[Data excerpts]

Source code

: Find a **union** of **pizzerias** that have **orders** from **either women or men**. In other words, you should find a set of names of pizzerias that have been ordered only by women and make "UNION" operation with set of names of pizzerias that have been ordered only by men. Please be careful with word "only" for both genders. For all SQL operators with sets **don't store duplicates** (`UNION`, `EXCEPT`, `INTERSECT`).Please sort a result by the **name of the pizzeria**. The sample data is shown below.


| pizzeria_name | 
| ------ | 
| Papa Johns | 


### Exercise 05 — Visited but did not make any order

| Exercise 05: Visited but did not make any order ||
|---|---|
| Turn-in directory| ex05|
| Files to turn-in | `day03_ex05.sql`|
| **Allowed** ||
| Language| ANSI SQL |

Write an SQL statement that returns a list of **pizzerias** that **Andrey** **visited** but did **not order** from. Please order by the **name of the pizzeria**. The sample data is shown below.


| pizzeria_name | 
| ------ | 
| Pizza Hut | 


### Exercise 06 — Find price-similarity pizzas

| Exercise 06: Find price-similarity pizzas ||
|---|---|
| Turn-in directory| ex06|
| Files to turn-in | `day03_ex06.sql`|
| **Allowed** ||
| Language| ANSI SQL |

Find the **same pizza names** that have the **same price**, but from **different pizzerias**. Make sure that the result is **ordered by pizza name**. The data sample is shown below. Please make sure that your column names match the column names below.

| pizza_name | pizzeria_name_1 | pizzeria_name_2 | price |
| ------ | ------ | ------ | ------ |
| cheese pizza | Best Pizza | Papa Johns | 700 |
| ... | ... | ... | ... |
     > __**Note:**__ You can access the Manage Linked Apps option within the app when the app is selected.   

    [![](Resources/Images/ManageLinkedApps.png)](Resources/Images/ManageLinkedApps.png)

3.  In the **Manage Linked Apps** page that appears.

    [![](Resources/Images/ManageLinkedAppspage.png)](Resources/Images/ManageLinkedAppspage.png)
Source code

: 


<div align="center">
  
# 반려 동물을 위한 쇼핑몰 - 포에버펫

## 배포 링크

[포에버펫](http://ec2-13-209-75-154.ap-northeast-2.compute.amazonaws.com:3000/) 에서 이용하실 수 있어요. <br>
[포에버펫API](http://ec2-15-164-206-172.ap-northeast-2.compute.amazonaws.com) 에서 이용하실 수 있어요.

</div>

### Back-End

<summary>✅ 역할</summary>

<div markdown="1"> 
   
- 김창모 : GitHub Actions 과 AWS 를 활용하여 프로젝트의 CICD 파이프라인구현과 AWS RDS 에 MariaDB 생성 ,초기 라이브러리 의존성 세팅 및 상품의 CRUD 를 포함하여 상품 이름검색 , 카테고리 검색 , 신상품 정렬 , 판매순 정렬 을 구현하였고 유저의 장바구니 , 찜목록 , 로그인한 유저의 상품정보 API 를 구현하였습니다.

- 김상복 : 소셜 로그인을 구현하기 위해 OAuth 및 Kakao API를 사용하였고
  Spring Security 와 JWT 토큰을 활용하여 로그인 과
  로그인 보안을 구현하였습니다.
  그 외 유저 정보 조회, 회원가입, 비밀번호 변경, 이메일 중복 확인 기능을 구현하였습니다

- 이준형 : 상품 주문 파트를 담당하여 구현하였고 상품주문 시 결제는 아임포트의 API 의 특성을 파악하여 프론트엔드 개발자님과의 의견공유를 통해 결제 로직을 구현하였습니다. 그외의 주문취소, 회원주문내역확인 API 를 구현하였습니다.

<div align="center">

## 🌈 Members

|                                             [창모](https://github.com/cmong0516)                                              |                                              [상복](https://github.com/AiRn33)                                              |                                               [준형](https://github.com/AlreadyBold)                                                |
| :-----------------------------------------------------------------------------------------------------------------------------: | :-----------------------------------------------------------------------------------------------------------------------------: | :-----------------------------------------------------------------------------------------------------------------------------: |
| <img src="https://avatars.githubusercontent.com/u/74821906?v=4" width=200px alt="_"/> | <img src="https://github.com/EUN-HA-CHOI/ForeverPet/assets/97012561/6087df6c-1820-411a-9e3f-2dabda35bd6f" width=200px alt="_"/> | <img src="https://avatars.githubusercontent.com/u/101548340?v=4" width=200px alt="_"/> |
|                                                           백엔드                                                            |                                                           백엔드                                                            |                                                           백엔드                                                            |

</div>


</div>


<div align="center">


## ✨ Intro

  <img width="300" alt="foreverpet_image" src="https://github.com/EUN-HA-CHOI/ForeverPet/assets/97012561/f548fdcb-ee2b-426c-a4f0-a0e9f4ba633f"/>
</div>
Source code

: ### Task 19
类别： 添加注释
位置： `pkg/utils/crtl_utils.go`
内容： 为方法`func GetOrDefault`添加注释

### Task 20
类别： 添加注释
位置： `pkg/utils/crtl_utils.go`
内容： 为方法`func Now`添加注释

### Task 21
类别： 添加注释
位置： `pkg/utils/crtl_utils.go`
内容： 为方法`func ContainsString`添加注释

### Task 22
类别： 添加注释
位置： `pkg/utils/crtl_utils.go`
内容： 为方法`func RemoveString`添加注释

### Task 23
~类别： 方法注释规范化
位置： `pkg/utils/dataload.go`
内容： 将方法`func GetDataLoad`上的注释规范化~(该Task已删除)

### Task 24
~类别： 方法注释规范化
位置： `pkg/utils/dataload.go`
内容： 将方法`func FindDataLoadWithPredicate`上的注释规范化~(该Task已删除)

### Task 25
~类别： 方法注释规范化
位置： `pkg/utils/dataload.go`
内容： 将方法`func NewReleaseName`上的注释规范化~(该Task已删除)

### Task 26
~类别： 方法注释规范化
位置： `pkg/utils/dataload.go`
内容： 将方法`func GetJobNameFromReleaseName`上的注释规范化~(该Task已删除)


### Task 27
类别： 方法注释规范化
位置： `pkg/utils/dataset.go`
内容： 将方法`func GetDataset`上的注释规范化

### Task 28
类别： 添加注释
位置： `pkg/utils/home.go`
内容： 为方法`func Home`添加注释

[/Data excerpts]

### Request
What is needed is every line from the data above that includes the string "price", copied out.

### Answer to this exercise
### Exercise 06 — Find price-similarity pizzas
| Exercise 06: Find price-similarity pizzas ||
Find the **same pizza names** that have the **same price**, but from **different pizzerias**. Make sure that the result is **ordered by pizza name**. The data sample is shown below. Please make sure that your column names match the column names below.
| pizza_name | pizzeria_name_1 | pizzeria_name_2 | price |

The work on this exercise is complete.